What brought the work alive were the marvellous musical performances including the sheer intensity of Kateřina Kněžíková in the title role. Kněžíková’s voice had the lyrical flexibility to suggest Káťa’s youth and inexperience, but also the focused power to bring off her later scenes. She was anxious from the word go, but this went hand in hand with youthfulness. This Káťa was never neurotic, but she was concerned with her place in the world. Her Act Two scene with Nicky Spence’s Boris never quite achieved rapture, this was two damaged souls who never quite touched. In Act Three, Kněžíková was completely heart-breaking in the way she combined intensity with a feeling of being lost. This was a highly communicative performance, despite the fact that Michieletto kept introducing concepts into the staging.

Spence’s Boris was another lost soul, under the thumb of his dominating uncle, unable to either take Káťa for himself or leave her alone. Spence brilliantly brought out the tentative nature of Boris’ regard for Káťa, the way he could not help himself and almost egged her on. In Act Three, faced with her breakdown, he was completely lost. Jaroslav Březina’s Tichon was just as unsatisfactory, unable either to satisfy his mother or two defend and support his wife, reverting to the bottle even as he tries to convince us he does love her.

Susan Bickley was a wonderfully stylish yet vicious Kabanicha. This was a depiction straight out of some American soap in that this Kabanicha said everything with icy politeness yet always with a stiletto. There was little sense of relish, she seemed quite detached. In the scene with John Tomlinson’s Dikoj she treated him with the same sort of disdain and there was little sense of the sexual element to their interaction. Or at least not from Bickley’s Kabanicha, though Tomlinson’s Dikoj was far more suggestive.

Sam Furness and Rachael Wilson made a wonderfully contrasting couple, eager and engaging yet down to earth. Furness’ Kudrjáš saw things clearly and was trenchant in his advice to Boris whilst Wilson made Varvara a real breath of fresh air, yet one who saw the real Káťa. Their folk-song duetting in Act Two was life-enhancing, contrasting with the sheer intensity of .Kněžíková and Březina. 
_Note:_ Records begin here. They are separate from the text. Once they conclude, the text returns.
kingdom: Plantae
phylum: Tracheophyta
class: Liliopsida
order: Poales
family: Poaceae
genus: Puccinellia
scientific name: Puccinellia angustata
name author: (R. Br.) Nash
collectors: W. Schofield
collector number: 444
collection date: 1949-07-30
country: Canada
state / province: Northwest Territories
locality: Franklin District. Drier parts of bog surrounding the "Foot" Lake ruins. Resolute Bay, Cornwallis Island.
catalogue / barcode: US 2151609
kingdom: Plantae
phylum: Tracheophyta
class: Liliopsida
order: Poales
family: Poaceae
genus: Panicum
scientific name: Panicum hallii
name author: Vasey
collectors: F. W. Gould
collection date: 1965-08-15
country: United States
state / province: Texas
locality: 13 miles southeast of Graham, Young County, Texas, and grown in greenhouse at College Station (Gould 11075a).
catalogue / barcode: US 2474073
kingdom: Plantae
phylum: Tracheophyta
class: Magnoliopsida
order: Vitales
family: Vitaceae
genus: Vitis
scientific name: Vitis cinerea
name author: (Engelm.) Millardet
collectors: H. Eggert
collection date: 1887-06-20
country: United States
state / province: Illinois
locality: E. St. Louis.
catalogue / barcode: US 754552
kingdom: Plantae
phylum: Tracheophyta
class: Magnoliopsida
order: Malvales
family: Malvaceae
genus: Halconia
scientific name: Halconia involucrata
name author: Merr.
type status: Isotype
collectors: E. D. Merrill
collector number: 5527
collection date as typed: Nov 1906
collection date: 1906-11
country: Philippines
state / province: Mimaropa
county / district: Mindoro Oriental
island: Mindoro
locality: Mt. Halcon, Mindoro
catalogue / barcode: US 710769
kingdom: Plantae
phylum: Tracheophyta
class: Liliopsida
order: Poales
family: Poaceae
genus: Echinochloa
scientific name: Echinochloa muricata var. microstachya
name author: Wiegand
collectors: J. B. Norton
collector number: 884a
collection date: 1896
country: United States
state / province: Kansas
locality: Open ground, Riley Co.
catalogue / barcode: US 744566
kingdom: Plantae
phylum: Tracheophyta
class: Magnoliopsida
John Tomlinson’s Dikoj was a complete tour de force and would have been in danger of pulling focus except he was surrounded by equally strong players. Sarah Pring made Glaša really count, whilst Rachel Roper had a strong presence as Fekluša, with Charles Cunliffe giving support as Kuligin.

In the pit Robin Ticciati and the London Philharmonic Orchestra were on marvellous form, giving an account of the score which was full of vibrant life and with all the little folk elements resonating along with the myriad complexities that Janáček creates. The sound was lithe, yet from the first time the timpani motto came in during the prelude, we knew that the music was going somewhere. Ticciati and his players took us on a real journey, and for all the ideas that Michieletto threw at the work, it was in the pit and in the singing that the real drama happened.